Collected data
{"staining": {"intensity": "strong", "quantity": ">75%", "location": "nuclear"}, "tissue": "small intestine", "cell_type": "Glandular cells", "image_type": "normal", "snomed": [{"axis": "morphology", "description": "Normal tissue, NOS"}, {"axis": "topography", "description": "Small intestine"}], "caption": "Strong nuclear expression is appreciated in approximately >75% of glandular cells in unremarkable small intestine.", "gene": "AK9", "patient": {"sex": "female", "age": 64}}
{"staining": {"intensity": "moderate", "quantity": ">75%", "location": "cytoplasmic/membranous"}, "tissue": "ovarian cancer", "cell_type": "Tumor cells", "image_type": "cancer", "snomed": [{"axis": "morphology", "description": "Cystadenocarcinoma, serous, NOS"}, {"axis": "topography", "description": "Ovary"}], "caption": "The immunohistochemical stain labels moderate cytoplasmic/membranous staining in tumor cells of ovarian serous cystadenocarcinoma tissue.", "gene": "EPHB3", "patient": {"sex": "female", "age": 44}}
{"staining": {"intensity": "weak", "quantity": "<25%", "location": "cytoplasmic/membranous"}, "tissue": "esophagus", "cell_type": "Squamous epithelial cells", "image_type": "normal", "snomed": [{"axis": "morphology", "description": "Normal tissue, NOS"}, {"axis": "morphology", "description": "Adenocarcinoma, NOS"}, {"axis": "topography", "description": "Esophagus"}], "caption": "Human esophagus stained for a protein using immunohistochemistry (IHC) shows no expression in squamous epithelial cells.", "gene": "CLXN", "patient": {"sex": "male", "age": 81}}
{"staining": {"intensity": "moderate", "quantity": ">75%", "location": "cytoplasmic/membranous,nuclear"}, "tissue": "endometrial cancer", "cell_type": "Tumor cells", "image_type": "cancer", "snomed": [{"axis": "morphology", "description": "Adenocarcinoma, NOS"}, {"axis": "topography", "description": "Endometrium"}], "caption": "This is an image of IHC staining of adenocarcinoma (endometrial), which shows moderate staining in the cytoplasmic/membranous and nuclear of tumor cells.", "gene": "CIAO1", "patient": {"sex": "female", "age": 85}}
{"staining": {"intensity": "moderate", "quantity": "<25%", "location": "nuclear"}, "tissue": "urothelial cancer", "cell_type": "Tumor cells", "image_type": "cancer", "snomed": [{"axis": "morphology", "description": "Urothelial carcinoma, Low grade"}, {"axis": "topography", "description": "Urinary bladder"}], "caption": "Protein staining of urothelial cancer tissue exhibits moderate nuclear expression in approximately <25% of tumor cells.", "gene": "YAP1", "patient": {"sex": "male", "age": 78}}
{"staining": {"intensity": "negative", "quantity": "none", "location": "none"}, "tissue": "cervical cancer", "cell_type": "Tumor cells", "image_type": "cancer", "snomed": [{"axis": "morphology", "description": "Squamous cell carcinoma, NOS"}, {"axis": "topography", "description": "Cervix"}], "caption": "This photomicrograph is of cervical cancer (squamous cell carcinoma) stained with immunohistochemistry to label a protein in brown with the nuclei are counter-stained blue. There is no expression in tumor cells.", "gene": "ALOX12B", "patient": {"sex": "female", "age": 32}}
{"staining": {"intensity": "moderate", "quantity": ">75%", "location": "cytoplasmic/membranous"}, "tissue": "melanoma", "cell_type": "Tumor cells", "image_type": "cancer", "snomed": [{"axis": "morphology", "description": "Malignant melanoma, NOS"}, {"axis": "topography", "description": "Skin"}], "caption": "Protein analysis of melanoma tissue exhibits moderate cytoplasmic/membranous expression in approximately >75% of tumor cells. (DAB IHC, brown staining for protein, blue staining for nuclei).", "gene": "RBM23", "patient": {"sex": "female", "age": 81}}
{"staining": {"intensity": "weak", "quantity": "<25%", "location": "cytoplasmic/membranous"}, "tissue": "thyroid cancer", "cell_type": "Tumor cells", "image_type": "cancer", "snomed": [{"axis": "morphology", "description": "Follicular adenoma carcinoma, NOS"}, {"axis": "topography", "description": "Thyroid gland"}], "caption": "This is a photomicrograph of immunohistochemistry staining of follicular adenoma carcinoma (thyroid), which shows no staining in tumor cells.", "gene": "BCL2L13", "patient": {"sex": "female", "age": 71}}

**WHAT THE TASK ASKS:** Output all of the records exactly, with nothing omitted.

**REPLY TO THE TASK:**
{"staining": {"intensity": "strong", "quantity": ">75%", "location": "nuclear"}, "tissue": "small intestine", "cell_type": "Glandular cells", "image_type": "normal", "snomed": [{"axis": "morphology", "description": "Normal tissue, NOS"}, {"axis": "topography", "description": "Small intestine"}], "caption": "Strong nuclear expression is appreciated in approximately >75% of glandular cells in unremarkable small intestine.", "gene": "AK9", "patient": {"sex": "female", "age": 64}}
{"staining": {"intensity": "moderate", "quantity": ">75%", "location": "cytoplasmic/membranous"}, "tissue": "ovarian cancer", "cell_type": "Tumor cells", "image_type": "cancer", "snomed": [{"axis": "morphology", "description": "Cystadenocarcinoma, serous, NOS"}, {"axis": "topography", "description": "Ovary"}], "caption": "The immunohistochemical stain labels moderate cytoplasmic/membranous staining in tumor cells of ovarian serous cystadenocarcinoma tissue.", "gene": "EPHB3", "patient": {"sex": "female", "age": 44}}
{"staining": {"intensity": "weak", "quantity": "<25%", "location": "cytoplasmic/membranous"}, "tissue": "esophagus", "cell_type": "Squamous epithelial cells", "image_type": "normal", "snomed": [{"axis": "morphology", "description": "Normal tissue, NOS"}, {"axis": "morphology", "description": "Adenocarcinoma, NOS"}, {"axis": "topography", "description": "Esophagus"}], "caption": "Human esophagus stained for a protein using immunohistochemistry (IHC) shows no expression in squamous epithelial cells.", "gene": "CLXN", "patient": {"sex": "male", "age": 81}}
{"staining": {"intensity": "moderate", "quantity": ">75%", "location": "cytoplasmic/membranous,nuclear"}, "tissue": "endometrial cancer", "cell_type": "Tumor cells", "image_type": "cancer", "snomed": [{"axis": "morphology", "description": "Adenocarcinoma, NOS"}, {"axis": "topography", "description": "Endometrium"}], "caption": "This is an image of IHC staining of adenocarcinoma (endometrial), which shows moderate staining in the cytoplasmic/membranous and nuclear of tumor cells.", "gene": "CIAO1", "patient": {"sex": "female", "age": 85}}
{"staining": {"intensity": "moderate", "quantity": "<25%", "location": "nuclear"}, "tissue": "urothelial cancer", "cell_type": "Tumor cells", "image_type": "cancer", "snomed": [{"axis": "morphology", "description": "Urothelial carcinoma, Low grade"}, {"axis": "topography", "description": "Urinary bladder"}], "caption": "Protein staining of urothelial cancer tissue exhibits moderate nuclear expression in approximately <25% of tumor cells.", "gene": "YAP1", "patient": {"sex": "male", "age": 78}}
{"staining": {"intensity": "negative", "quantity": "none", "location": "none"}, "tissue": "cervical cancer", "cell_type": "Tumor cells", "image_type": "cancer", "snomed": [{"axis": "morphology", "description": "Squamous cell carcinoma, NOS"}, {"axis": "topography", "description": "Cervix"}], "caption": "This photomicrograph is of cervical cancer (squamous cell carcinoma) stained with immunohistochemistry to label a protein in brown with the nuclei are counter-stained blue. There is no expression in tumor cells.", "gene": "ALOX12B", "patient": {"sex": "female", "age": 32}}
{"staining": {"intensity": "moderate", "quantity": ">75%", "location": "cytoplasmic/membranous"}, "tissue": "melanoma", "cell_type": "Tumor cells", "image_type": "cancer", "snomed": [{"axis": "morphology", "description": "Malignant melanoma, NOS"}, {"axis": "topography", "description": "Skin"}], "caption": "Protein analysis of melanoma tissue exhibits moderate cytoplasmic/membranous expression in approximately >75% of tumor cells. (DAB IHC, brown staining for protein, blue staining for nuclei).", "gene": "RBM23", "patient": {"sex": "female", "age": 81}}
{"staining": {"intensity": "weak", "quantity": "<25%", "location": "cytoplasmic/membranous"}, "tissue": "thyroid cancer", "cell_type": "Tumor cells", "image_type": "cancer", "snomed": [{"axis": "morphology", "description": "Follicular adenoma carcinoma, NOS"}, {"axis": "topography", "description": "Thyroid gland"}], "caption": "This is a photomicrograph of immunohistochemistry staining of follicular adenoma carcinoma (thyroid), which shows no staining in tumor cells.", "gene": "BCL2L13", "patient": {"sex": "female", "age": 71}}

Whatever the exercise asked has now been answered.